I want to talk about this not only because it's an important milestone in American history but because the debates around this issue so poignantly capture the problems with certain beliefs about gender roles and gender essentialism.
(Note: For the purposes of this post, I'm going to use the word "women" to refer to those who are assigned as female at birth, because that's how it is used related to this particular rule. As I've explained before, biological sex is not always clearly defined, and the gender of one's brain doesn't always match the gender of one's body.)

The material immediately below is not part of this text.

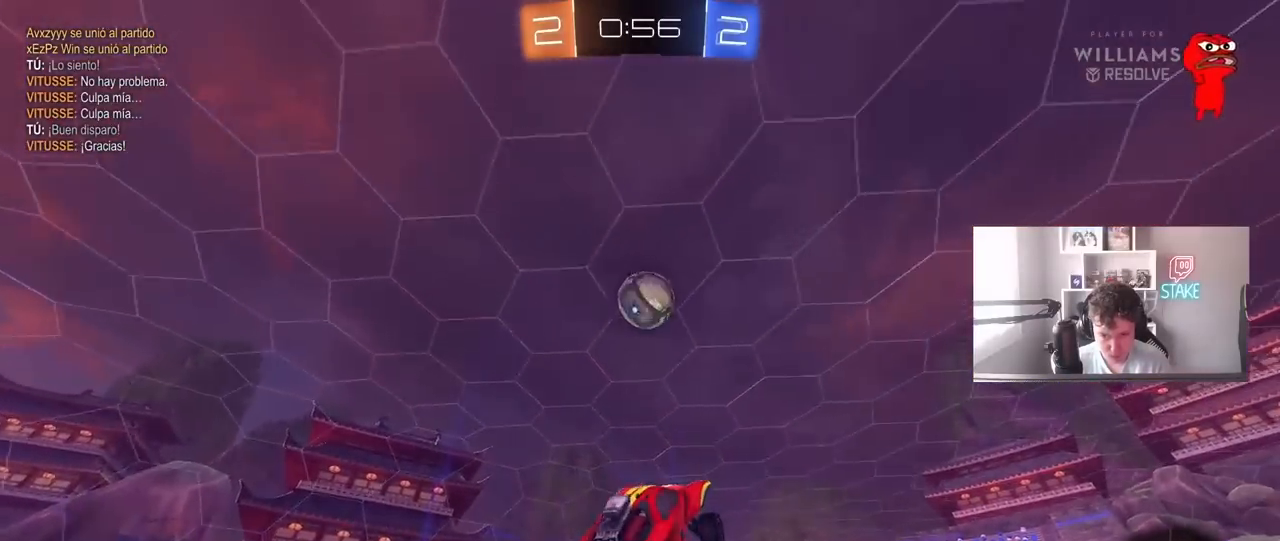
{"keys": [], "mouse": ["left"], "mouse_move": "still", "events": [[117, "a", "up"], [250, "d", "down"], [250, "s", "down"], [350, "s", "up"], [450, "d", "up"]]}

The primary reason for prohibiting women from certain roles in the military is that on average women tend to have less physical strength than men. This fact is not disputed, but it's vital to realize that we're talking about averages -- generalizations about all women vs. all men.
Here is a basic statistical truth: The fact that there are statistically significant differences between any two groups does not tell us anything about an individual in either group. That is, we may know that there is a statistical likelihood that when any given woman is compared to any given man, he will have more physical strength. But this does not tell us with certainty what a specific woman will be capable of doing.
So the argument that "Women should be kept out of combat because it's a biological fact that they're weaker than men" is logically unsound. How most women are, on average, does not tell us how all women are, and therefore making a rule that applies to all women does not follow.
The new rule now says that any area that wants to continue to exclude women must provide justification for doing so, and I've seen the Navy SEALs cited most often as where this might happen because of its physical demands. But a blanket ban still doesn't make sense.
To explain why, consider the corollary to the argument about women above: "Men are stronger than women; therefore, all men are fit to be Navy SEALs." We know right away that this isn't true. Any man wanting to fill a particular role must be able to prove that he has the physical strength, endurance, stamina, etc. to be able to fill that role. He doesn't qualify solely as a result of his genitals, right?
So it makes sense that the same should be true for women. Assuming a clear and consistent standard, even if women are statistically less likely to be able to meet this standard, this doesn't mean that a woman who is able to meet the standard should be prevented from taking on the role solely as a result of her genitals. (Or chromosomes, or however you want to define biological sex.)
(If this changes, and the standards are lowered to allow more women to qualify, or quotas are introduced so that a certain number of women must be given certain positions, I can understand concerns about that. But at the moment we're talking only about the lifting of a complete ban on women taking on certain roles.)
This situation is a great example of a pervasive problem in how we conceptualize groups of people. Essentially, we run into problems whenever we make arguments that sound like this:
"Because most [members of a certain group] are/can/have [some common characteristic, ability, or choice], ALL [members of this group] should be required to / prohibited from [some opportunity or action]."
This is particularly a problem when our "Most X people..." statement isn't even based in fact, but in assumptions, stereotypes, limited experience, historical precedent, or other faulty sources of evidence. So now we're putting restrictions or requirements on other people not even because of how they are, but how we think they are.
So yes, regardless of my feelings about war or the military, I'm glad that this ban has been lifted so that women who want these roles and are capable of fulfilling them are able to do so. As the Defense Secretary said, "Not everyone is going to be a combat soldier, but everyone is entitled to a chance."
What do you think?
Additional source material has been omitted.